Up to 90 percent the 150 kids in Landfall are on free or reduced lunch.
Mayor Feldbrugge credits Family Means with a steep drop in juvenile crime. As he parks behind city hall, the mayor intercepts workers loading pop into vending machines and tells them to put a sticker on the machine with their phone number. The kids have been calling him each time the machine eats their dollars:
"'Hey, the pop machine robbed me,' [they say], and I'll either give them a dollar or tell to come over to my house and I'll give you a can of pop," Feldbrugge said.
As mayor of a poor community, Feldbrugge is well aware of the social problems some of his residents face. He wishes for more parent involvement. He worries about alcoholics and hoarders. He finds himself part social worker, setting up regular bus trips to the food shelf, and part handyman.
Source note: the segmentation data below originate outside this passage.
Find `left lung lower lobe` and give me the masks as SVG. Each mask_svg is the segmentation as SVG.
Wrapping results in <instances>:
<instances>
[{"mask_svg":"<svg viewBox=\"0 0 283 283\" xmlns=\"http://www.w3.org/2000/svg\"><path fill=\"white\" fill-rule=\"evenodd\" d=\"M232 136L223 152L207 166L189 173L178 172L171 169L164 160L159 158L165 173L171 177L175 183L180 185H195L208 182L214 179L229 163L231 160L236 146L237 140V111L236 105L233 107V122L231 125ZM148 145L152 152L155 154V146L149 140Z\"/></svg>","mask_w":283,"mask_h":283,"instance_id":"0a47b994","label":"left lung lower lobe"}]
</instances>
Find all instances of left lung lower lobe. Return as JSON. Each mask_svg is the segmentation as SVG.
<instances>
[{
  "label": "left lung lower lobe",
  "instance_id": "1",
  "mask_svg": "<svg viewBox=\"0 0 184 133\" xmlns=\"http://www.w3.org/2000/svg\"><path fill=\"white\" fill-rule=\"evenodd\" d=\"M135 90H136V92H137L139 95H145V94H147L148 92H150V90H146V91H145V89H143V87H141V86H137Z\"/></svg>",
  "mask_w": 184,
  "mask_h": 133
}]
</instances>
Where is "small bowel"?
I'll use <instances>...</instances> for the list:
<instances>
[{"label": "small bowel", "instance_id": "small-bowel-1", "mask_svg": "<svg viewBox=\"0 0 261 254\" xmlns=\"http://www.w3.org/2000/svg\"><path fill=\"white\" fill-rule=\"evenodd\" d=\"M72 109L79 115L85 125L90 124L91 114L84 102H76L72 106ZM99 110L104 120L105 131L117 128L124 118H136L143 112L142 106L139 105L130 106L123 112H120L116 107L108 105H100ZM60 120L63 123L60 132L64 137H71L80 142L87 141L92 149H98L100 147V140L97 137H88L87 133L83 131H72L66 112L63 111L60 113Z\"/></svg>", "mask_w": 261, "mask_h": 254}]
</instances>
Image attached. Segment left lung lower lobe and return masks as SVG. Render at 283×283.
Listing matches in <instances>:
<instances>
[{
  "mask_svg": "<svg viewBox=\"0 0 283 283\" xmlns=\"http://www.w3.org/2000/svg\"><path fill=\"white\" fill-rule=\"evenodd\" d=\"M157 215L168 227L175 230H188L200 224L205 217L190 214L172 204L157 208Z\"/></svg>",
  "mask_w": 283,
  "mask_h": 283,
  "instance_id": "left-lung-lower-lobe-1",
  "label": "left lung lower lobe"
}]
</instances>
"A lot of the people this weekend, because of the heavy snow, it blocked their furnace vents. In fact these people right here, I went up and shoveled off their roof, right there," he said.
Flash says he can't understand why there's not a waiting list to get into Landfall. There are 10 spots available.
He pulls up to City Hall. It's the end of the tour. He mentions the town's upcoming Christmas party. The 100 best communities for young people designation came with a small grant for a community celebration, and they'll be giving Christmas presents to all the kids.
The poverty data from the American Community Survey tell Flash what he already knows.
"We're poor but we're not losers," he said.